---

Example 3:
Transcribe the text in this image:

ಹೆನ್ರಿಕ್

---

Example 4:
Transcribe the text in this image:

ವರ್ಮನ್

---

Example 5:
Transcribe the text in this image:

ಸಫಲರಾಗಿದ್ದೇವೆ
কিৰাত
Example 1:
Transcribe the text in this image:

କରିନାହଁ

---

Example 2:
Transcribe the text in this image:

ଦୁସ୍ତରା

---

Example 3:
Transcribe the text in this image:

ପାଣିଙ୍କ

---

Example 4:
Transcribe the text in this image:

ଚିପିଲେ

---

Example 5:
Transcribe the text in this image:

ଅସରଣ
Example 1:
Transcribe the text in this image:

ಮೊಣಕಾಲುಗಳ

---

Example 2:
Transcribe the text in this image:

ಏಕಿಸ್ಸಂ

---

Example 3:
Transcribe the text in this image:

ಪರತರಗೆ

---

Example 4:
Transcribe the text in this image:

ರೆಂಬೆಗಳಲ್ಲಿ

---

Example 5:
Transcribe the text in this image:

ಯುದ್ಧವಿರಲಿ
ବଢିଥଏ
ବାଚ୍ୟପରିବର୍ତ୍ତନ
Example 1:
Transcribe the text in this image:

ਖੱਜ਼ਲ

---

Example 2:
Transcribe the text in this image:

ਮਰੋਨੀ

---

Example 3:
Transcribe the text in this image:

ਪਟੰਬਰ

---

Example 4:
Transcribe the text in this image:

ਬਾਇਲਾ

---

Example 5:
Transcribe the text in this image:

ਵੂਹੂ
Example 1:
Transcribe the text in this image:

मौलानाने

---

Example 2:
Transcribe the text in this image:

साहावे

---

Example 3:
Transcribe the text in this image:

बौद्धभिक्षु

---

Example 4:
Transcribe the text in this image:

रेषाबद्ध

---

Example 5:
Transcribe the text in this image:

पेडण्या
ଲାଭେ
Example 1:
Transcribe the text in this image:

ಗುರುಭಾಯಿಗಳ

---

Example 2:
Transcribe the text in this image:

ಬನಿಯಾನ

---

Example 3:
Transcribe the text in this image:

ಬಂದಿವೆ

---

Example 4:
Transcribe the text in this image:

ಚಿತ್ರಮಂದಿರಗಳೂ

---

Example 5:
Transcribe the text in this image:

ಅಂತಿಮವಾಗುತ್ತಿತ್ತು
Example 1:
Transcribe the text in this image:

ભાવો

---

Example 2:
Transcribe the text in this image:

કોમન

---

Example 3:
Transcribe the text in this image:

- - -

• [Work required]: Write out the full set of records exactly as given.

• [Response below]:
---

Example 3:
Transcribe the text in this image:

ಹೆನ್ರಿಕ್

---

Example 4:
Transcribe the text in this image:

ವರ್ಮನ್

---

Example 5:
Transcribe the text in this image:

ಸಫಲರಾಗಿದ್ದೇವೆ
কিৰাত
Example 1:
Transcribe the text in this image:

କରିନାହଁ

---

Example 2:
Transcribe the text in this image:

ଦୁସ୍ତରା

---

Example 3:
Transcribe the text in this image:

ପାଣିଙ୍କ

---

Example 4:
Transcribe the text in this image:

ଚିପିଲେ

---

Example 5:
Transcribe the text in this image:

ଅସରଣ
Example 1:
Transcribe the text in this image:

ಮೊಣಕಾಲುಗಳ

---

Example 2:
Transcribe the text in this image:

ಏಕಿಸ್ಸಂ

---

Example 3:
Transcribe the text in this image:

ಪರತರಗೆ

---

Example 4:
Transcribe the text in this image:

ರೆಂಬೆಗಳಲ್ಲಿ

---

Example 5:
Transcribe the text in this image:

ಯುದ್ಧವಿರಲಿ
ବଢିଥଏ
ବାଚ୍ୟପରିବର୍ତ୍ତନ
Example 1:
Transcribe the text in this image:

ਖੱਜ਼ਲ

---

Example 2:
Transcribe the text in this image:

ਮਰੋਨੀ

---

Example 3:
Transcribe the text in this image:

ਪਟੰਬਰ

---

Example 4:
Transcribe the text in this image:

ਬਾਇਲਾ

---

Example 5:
Transcribe the text in this image:

ਵੂਹੂ
Example 1:
Transcribe the text in this image:

मौलानाने

---

Example 2:
Transcribe the text in this image:

साहावे

---

Example 3:
Transcribe the text in this image:

बौद्धभिक्षु

---

Example 4:
Transcribe the text in this image:

रेषाबद्ध

---

Example 5:
Transcribe the text in this image:

पेडण्या
ଲାଭେ
Example 1:
Transcribe the text in this image:

ಗುರುಭಾಯಿಗಳ

---

Example 2:
Transcribe the text in this image:

ಬನಿಯಾನ

---

Example 3:
Transcribe the text in this image:

ಬಂದಿವೆ

---

Example 4:
Transcribe the text in this image:

ಚಿತ್ರಮಂದಿರಗಳೂ

---

Example 5:
Transcribe the text in this image:

ಅಂತಿಮವಾಗುತ್ತಿತ್ತು
Example 1:
Transcribe the text in this image:

ભાવો

---

Example 2:
Transcribe the text in this image:

કોમન

---

Example 3:
Transcribe the text in this image:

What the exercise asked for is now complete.